_What you have to do_
Would you please repeat the data exactly as given?

[Dataset entries]
--- START ---
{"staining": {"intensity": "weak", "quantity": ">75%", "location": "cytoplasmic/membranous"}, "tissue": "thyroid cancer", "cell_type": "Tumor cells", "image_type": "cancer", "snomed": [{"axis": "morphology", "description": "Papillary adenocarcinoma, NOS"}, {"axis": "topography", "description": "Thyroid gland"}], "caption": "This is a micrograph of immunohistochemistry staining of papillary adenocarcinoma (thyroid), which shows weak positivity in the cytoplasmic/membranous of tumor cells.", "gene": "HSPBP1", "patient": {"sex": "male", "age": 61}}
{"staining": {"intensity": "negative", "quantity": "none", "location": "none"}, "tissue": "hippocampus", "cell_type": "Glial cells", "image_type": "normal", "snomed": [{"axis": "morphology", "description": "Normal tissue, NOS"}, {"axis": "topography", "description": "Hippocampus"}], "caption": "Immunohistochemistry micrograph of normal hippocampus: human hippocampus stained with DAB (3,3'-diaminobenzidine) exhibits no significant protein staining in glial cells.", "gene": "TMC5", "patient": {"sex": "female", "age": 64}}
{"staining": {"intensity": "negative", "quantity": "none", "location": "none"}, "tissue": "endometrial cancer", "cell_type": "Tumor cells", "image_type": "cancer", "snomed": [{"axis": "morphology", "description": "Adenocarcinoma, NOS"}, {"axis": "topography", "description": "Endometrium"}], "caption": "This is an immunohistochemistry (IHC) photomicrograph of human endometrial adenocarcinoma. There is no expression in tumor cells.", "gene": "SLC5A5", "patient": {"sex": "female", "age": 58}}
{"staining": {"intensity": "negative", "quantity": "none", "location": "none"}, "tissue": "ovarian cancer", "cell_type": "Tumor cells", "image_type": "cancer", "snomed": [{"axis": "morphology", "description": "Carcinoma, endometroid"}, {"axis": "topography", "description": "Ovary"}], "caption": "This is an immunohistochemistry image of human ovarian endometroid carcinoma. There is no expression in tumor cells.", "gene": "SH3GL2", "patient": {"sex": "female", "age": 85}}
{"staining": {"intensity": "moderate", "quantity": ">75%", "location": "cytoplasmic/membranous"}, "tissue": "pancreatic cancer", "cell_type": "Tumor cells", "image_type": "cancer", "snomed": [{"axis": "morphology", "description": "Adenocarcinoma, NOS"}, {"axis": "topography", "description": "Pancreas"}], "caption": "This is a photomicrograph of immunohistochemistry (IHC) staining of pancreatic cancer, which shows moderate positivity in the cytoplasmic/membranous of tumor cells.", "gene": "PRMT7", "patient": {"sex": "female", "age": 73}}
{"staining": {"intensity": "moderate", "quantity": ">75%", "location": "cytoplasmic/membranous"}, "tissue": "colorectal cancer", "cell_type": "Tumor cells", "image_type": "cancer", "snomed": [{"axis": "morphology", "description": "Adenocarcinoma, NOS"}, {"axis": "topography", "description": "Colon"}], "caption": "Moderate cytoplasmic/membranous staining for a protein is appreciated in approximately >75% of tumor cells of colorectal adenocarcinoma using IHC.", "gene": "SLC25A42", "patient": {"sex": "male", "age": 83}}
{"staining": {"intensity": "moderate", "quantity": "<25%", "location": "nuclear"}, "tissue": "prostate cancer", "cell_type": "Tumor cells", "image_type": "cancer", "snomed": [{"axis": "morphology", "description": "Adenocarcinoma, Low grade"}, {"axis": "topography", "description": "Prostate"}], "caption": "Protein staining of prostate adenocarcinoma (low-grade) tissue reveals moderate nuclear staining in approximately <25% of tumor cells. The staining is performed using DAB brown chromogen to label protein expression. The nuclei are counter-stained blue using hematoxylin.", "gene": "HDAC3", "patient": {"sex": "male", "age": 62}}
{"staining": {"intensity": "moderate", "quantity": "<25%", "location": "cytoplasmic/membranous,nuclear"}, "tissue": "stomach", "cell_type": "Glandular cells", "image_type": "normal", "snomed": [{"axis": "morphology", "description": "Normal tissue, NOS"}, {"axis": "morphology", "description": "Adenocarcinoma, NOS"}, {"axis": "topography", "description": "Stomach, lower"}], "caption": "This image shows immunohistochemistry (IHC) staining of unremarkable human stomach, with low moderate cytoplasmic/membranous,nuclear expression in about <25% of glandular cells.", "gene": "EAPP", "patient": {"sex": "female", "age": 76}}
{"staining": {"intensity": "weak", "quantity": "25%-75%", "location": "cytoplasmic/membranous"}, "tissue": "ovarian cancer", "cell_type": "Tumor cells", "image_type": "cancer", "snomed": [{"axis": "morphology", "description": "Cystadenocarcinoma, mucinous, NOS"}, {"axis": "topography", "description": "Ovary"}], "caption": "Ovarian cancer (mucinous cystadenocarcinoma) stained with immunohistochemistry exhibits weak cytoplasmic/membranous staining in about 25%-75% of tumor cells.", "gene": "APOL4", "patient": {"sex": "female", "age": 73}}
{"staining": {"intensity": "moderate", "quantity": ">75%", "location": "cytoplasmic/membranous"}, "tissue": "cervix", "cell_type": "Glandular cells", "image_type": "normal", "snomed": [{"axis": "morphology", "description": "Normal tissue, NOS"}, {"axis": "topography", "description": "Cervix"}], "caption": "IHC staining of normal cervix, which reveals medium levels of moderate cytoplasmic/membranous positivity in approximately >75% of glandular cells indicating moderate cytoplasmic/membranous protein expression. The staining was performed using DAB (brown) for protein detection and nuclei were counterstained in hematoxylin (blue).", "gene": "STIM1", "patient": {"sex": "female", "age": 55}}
--- END ---
_Exercise response_
{"staining": {"intensity": "weak", "quantity": ">75%", "location": "cytoplasmic/membranous"}, "tissue": "thyroid cancer", "cell_type": "Tumor cells", "image_type": "cancer", "snomed": [{"axis": "morphology", "description": "Papillary adenocarcinoma, NOS"}, {"axis": "topography", "description": "Thyroid gland"}], "caption": "This is a micrograph of immunohistochemistry staining of papillary adenocarcinoma (thyroid), which shows weak positivity in the cytoplasmic/membranous of tumor cells.", "gene": "HSPBP1", "patient": {"sex": "male", "age": 61}}
{"staining": {"intensity": "negative", "quantity": "none", "location": "none"}, "tissue": "hippocampus", "cell_type": "Glial cells", "image_type": "normal", "snomed": [{"axis": "morphology", "description": "Normal tissue, NOS"}, {"axis": "topography", "description": "Hippocampus"}], "caption": "Immunohistochemistry micrograph of normal hippocampus: human hippocampus stained with DAB (3,3'-diaminobenzidine) exhibits no significant protein staining in glial cells.", "gene": "TMC5", "patient": {"sex": "female", "age": 64}}
{"staining": {"intensity": "negative", "quantity": "none", "location": "none"}, "tissue": "endometrial cancer", "cell_type": "Tumor cells", "image_type": "cancer", "snomed": [{"axis": "morphology", "description": "Adenocarcinoma, NOS"}, {"axis": "topography", "description": "Endometrium"}], "caption": "This is an immunohistochemistry (IHC) photomicrograph of human endometrial adenocarcinoma. There is no expression in tumor cells.", "gene": "SLC5A5", "patient": {"sex": "female", "age": 58}}
{"staining": {"intensity": "negative", "quantity": "none", "location": "none"}, "tissue": "ovarian cancer", "cell_type": "Tumor cells", "image_type": "cancer", "snomed": [{"axis": "morphology", "description": "Carcinoma, endometroid"}, {"axis": "topography", "description": "Ovary"}], "caption": "This is an immunohistochemistry image of human ovarian endometroid carcinoma. There is no expression in tumor cells.", "gene": "SH3GL2", "patient": {"sex": "female", "age": 85}}
{"staining": {"intensity": "moderate", "quantity": ">75%", "location": "cytoplasmic/membranous"}, "tissue": "pancreatic cancer", "cell_type": "Tumor cells", "image_type": "cancer", "snomed": [{"axis": "morphology", "description": "Adenocarcinoma, NOS"}, {"axis": "topography", "description": "Pancreas"}], "caption": "This is a photomicrograph of immunohistochemistry (IHC) staining of pancreatic cancer, which shows moderate positivity in the cytoplasmic/membranous of tumor cells.", "gene": "PRMT7", "patient": {"sex": "female", "age": 73}}
{"staining": {"intensity": "moderate", "quantity": ">75%", "location": "cytoplasmic/membranous"}, "tissue": "colorectal cancer", "cell_type": "Tumor cells", "image_type": "cancer", "snomed": [{"axis": "morphology", "description": "Adenocarcinoma, NOS"}, {"axis": "topography", "description": "Colon"}], "caption": "Moderate cytoplasmic/membranous staining for a protein is appreciated in approximately >75% of tumor cells of colorectal adenocarcinoma using IHC.", "gene": "SLC25A42", "patient": {"sex": "male", "age": 83}}
{"staining": {"intensity": "moderate", "quantity": "<25%", "location": "nuclear"}, "tissue": "prostate cancer", "cell_type": "Tumor cells", "image_type": "cancer", "snomed": [{"axis": "morphology", "description": "Adenocarcinoma, Low grade"}, {"axis": "topography", "description": "Prostate"}], "caption": "Protein staining of prostate adenocarcinoma (low-grade) tissue reveals moderate nuclear staining in approximately <25% of tumor cells. The staining is performed using DAB brown chromogen to label protein expression. The nuclei are counter-stained blue using hematoxylin.", "gene": "HDAC3", "patient": {"sex": "male", "age": 62}}
{"staining": {"intensity": "moderate", "quantity": "<25%", "location": "cytoplasmic/membranous,nuclear"}, "tissue": "stomach", "cell_type": "Glandular cells", "image_type": "normal", "snomed": [{"axis": "morphology", "description": "Normal tissue, NOS"}, {"axis": "morphology", "description": "Adenocarcinoma, NOS"}, {"axis": "topography", "description": "Stomach, lower"}], "caption": "This image shows immunohistochemistry (IHC) staining of unremarkable human stomach, with low moderate cytoplasmic/membranous,nuclear expression in about <25% of glandular cells.", "gene": "EAPP", "patient": {"sex": "female", "age": 76}}
{"staining": {"intensity": "weak", "quantity": "25%-75%", "location": "cytoplasmic/membranous"}, "tissue": "ovarian cancer", "cell_type": "Tumor cells", "image_type": "cancer", "snomed": [{"axis": "morphology", "description": "Cystadenocarcinoma, mucinous, NOS"}, {"axis": "topography", "description": "Ovary"}], "caption": "Ovarian cancer (mucinous cystadenocarcinoma) stained with immunohistochemistry exhibits weak cytoplasmic/membranous staining in about 25%-75% of tumor cells.", "gene": "APOL4", "patient": {"sex": "female", "age": 73}}
{"staining": {"intensity": "moderate", "quantity": ">75%", "location": "cytoplasmic/membranous"}, "tissue": "cervix", "cell_type": "Glandular cells", "image_type": "normal", "snomed": [{"axis": "morphology", "description": "Normal tissue, NOS"}, {"axis": "topography", "description": "Cervix"}], "caption": "IHC staining of normal cervix, which reveals medium levels of moderate cytoplasmic/membranous positivity in approximately >75% of glandular cells indicating moderate cytoplasmic/membranous protein expression. The staining was performed using DAB (brown) for protein detection and nuclei were counterstained in hematoxylin (blue).", "gene": "STIM1", "patient": {"sex": "female", "age": 55}}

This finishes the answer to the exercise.